Retype, character for character, the lines below from the line containing "Li e concordo" up to and including the line containing "Akyurt - İşyeri Dezenfekte".

## The records
[Start of section]

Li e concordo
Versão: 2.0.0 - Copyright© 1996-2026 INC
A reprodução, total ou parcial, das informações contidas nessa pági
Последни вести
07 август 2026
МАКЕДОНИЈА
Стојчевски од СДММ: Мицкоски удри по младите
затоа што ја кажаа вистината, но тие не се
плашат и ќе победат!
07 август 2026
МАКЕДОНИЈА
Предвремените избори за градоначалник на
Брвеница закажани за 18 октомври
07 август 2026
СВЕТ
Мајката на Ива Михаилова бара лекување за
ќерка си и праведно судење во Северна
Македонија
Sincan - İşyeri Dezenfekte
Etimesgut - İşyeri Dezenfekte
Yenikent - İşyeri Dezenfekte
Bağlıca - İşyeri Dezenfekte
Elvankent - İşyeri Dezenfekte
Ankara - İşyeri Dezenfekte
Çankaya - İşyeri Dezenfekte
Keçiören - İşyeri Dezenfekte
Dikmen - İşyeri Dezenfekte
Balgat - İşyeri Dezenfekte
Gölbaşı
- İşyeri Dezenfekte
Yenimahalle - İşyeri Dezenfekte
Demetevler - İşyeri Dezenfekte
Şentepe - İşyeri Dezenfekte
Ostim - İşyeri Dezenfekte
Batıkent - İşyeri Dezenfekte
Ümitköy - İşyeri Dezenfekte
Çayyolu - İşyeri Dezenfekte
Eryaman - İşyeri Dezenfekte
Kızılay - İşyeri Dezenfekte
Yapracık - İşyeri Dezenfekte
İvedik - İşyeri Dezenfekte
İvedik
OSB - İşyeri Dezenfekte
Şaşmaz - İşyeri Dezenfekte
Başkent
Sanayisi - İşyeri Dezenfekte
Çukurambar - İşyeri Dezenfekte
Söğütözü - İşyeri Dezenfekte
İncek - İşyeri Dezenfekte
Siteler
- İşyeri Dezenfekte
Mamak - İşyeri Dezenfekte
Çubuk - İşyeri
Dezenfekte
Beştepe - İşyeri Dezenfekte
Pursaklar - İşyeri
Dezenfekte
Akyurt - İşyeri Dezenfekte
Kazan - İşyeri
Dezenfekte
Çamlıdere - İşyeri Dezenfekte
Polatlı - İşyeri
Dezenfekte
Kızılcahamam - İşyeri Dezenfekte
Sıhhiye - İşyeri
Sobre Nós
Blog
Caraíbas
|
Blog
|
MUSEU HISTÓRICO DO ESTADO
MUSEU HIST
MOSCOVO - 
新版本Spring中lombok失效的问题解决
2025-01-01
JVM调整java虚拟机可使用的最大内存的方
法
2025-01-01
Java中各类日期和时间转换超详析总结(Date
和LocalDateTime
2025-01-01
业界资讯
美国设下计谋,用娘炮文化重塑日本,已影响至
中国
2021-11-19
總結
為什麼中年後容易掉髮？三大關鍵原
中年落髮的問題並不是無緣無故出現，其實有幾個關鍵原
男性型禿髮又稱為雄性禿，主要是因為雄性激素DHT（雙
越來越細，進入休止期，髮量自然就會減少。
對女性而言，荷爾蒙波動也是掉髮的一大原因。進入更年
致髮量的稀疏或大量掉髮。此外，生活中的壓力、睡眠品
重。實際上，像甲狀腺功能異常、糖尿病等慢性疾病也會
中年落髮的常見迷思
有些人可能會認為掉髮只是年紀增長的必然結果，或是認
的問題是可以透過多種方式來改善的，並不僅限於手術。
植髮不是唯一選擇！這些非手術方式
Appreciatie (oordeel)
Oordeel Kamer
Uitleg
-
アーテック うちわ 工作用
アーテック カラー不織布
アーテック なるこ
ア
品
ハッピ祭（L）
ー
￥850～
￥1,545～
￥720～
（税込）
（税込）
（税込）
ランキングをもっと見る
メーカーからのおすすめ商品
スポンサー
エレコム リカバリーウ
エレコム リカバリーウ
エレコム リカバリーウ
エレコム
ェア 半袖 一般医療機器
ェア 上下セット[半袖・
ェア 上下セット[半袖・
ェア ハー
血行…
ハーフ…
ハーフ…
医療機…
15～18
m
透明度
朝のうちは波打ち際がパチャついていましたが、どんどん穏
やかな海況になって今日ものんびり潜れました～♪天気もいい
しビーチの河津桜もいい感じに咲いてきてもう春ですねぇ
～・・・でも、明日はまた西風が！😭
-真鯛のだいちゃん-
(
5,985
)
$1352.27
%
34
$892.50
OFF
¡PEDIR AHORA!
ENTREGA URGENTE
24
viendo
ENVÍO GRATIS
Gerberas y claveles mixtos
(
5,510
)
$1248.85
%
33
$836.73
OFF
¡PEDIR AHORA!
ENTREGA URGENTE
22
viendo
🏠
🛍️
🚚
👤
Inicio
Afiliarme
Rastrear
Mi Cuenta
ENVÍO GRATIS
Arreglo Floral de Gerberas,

[End of section]
[Start of section]

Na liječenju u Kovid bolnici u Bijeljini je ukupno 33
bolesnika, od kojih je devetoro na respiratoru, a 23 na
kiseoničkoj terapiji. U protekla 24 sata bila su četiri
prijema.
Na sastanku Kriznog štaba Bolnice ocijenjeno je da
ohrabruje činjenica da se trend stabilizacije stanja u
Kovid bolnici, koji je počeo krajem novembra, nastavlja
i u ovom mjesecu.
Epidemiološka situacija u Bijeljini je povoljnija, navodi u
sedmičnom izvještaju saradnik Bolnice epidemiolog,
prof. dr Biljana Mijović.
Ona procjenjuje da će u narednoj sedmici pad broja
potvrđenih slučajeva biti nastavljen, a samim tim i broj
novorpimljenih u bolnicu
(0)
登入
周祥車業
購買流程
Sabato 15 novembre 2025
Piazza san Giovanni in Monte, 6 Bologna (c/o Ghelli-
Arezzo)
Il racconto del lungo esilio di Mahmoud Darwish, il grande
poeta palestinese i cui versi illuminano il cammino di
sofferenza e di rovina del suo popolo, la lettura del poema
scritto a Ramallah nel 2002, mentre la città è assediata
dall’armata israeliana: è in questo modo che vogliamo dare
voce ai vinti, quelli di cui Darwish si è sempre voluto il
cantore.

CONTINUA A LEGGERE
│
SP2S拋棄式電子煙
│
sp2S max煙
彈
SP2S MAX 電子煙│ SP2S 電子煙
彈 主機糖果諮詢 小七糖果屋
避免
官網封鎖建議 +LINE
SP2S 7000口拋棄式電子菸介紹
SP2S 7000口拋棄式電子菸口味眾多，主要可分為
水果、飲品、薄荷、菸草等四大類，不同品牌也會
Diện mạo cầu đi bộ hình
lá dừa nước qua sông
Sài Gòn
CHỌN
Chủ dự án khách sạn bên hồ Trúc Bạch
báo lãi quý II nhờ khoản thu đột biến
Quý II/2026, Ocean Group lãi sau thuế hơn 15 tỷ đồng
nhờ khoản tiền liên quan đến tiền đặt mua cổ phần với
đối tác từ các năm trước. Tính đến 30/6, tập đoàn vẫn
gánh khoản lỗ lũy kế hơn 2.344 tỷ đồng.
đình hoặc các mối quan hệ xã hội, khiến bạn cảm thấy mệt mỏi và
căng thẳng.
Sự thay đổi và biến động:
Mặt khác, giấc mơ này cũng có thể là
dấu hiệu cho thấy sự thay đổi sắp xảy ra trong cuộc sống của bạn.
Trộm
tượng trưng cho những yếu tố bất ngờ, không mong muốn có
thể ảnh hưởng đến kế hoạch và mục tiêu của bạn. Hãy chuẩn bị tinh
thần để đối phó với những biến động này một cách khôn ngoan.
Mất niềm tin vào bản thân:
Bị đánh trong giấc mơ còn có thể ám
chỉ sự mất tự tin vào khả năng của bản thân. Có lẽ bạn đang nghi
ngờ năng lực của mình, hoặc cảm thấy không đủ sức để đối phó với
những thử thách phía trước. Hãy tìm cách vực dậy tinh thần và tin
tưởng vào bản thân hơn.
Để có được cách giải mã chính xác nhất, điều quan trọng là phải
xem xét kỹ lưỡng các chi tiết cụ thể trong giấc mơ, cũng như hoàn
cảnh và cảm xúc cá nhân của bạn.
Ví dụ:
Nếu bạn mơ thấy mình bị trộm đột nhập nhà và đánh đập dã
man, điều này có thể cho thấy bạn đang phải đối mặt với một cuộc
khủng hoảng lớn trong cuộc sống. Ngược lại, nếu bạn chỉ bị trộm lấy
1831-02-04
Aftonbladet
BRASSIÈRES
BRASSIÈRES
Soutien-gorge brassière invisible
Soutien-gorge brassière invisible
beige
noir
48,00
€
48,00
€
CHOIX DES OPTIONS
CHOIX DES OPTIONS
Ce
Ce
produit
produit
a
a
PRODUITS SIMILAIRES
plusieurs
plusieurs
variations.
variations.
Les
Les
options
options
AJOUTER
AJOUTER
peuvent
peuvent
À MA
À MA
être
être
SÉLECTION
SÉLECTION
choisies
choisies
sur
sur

[End of section]

## Answer to the problem
Li e concordo
Versão: 2.0.0 - Copyright© 1996-2026 INC
A reprodução, total ou parcial, das informações contidas nessa pági
Последни вести
07 август 2026
МАКЕДОНИЈА
Стојчевски од СДММ: Мицкоски удри по младите
затоа што ја кажаа вистината, но тие не се
плашат и ќе победат!
07 август 2026
МАКЕДОНИЈА
Предвремените избори за градоначалник на
Брвеница закажани за 18 октомври
07 август 2026
СВЕТ
Мајката на Ива Михаилова бара лекување за
ќерка си и праведно судење во Северна
Македонија
Sincan - İşyeri Dezenfekte
Etimesgut - İşyeri Dezenfekte
Yenikent - İşyeri Dezenfekte
Bağlıca - İşyeri Dezenfekte
Elvankent - İşyeri Dezenfekte
Ankara - İşyeri Dezenfekte
Çankaya - İşyeri Dezenfekte
Keçiören - İşyeri Dezenfekte
Dikmen - İşyeri Dezenfekte
Balgat - İşyeri Dezenfekte
Gölbaşı
- İşyeri Dezenfekte
Yenimahalle - İşyeri Dezenfekte
Demetevler - İşyeri Dezenfekte
Şentepe - İşyeri Dezenfekte
Ostim - İşyeri Dezenfekte
Batıkent - İşyeri Dezenfekte
Ümitköy - İşyeri Dezenfekte
Çayyolu - İşyeri Dezenfekte
Eryaman - İşyeri Dezenfekte
Kızılay - İşyeri Dezenfekte
Yapracık - İşyeri Dezenfekte
İvedik - İşyeri Dezenfekte
İvedik
OSB - İşyeri Dezenfekte
Şaşmaz - İşyeri Dezenfekte
Başkent
Sanayisi - İşyeri Dezenfekte
Çukurambar - İşyeri Dezenfekte
Söğütözü - İşyeri Dezenfekte
İncek - İşyeri Dezenfekte
Siteler
- İşyeri Dezenfekte
Mamak - İşyeri Dezenfekte
Çubuk - İşyeri
Dezenfekte
Beştepe - İşyeri Dezenfekte
Pursaklar - İşyeri
Dezenfekte
Akyurt - İşyeri Dezenfekte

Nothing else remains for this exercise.